Article ID Journal Published Year Pages File Type
6086986 Clinical Immunology 2016 5 Pages PDF
Abstract

•Our data demonstrate similar lack of anti-polysaccharide responses to both Typhim Vi and pneumococcal immunization in CVID patients.•Anti-Typhim Vi responses showed higher power of discrimination between CVID patients and healthy controls.•Antibody response to Typhim Vi can represent a complementary assay for the diagnosis of anti-polysaccharide antibody production deficiency.

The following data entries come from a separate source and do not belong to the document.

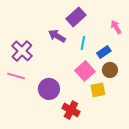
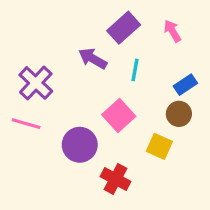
pink arrow: (116, 27) -> (172, 31), moved
blue rectangle: (104, 52) -> (185, 85), moved
pink square: (85, 71) -> (119, 115), moved
yellow square: (98, 90) -> (159, 146), turned 35

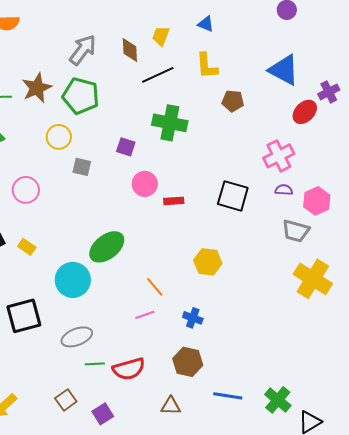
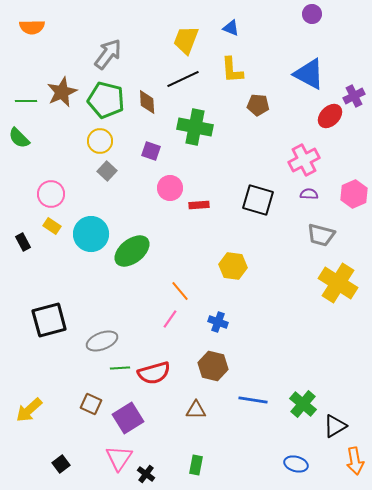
yellow trapezoid: (161, 36) -> (186, 40), size x1.4
brown diamond: (130, 50) -> (147, 102), moved
yellow circle: (59, 137) -> (100, 141), moved
gray square: (82, 167) -> (107, 171), turned 30
pink hexagon: (317, 201) -> (354, 194), moved
yellow rectangle: (27, 247) -> (52, 226), moved
cyan circle: (73, 280) -> (91, 234), moved
pink line: (145, 315) -> (170, 319), turned -36
brown square: (66, 400) -> (91, 404), turned -30
purple square: (103, 414) -> (128, 418), size x1.4

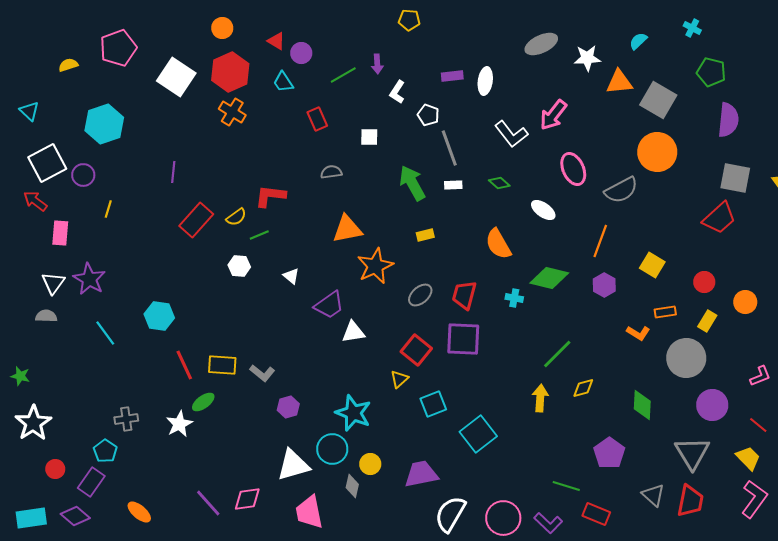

Evaluation of specific antibody (Ab) response to polysaccharide antigens is essential for diagnosis of primary immunodeficiencies. We assessed the specific Ab responses to the pneumococcal-polysaccharide (PPV) and to Salmonella typhi-polysaccharide (TyphimVi) vaccines in a prospective study (EMPATHY) in patients with common variable immunodeficiency (CVID-Group, n = 22), hypogammaglobulinemia (HYPOG-Group; n = 27) and healthy controls (HC-Group; n = 16). Specific Ab concentrations in response to PPV and to TyphimVi vaccines were measured by ELISA (The Binding Site, UK), defining 3-fold increase as normal response (Ratio:3 ×). The RatioTyphimVi:3 × was significantly greater in HC than in CVID-Group (p < 0.0001), but not than HYPOG-Group (p = 0.138). However, the RatioPPV:3 × showed no significant differences among the three groups. By ROC analysis, TyphimVi better differentiated HC from CVID (AUC:0.893, IC95%: 0.791-0.996, p < 0.0001) than PPV. Our results suggest that the use of specific Ab response to TyphimVi could represent a complementary assay for the diagnosis of anti-polysaccharide Ab production deficiency in patients with CVID.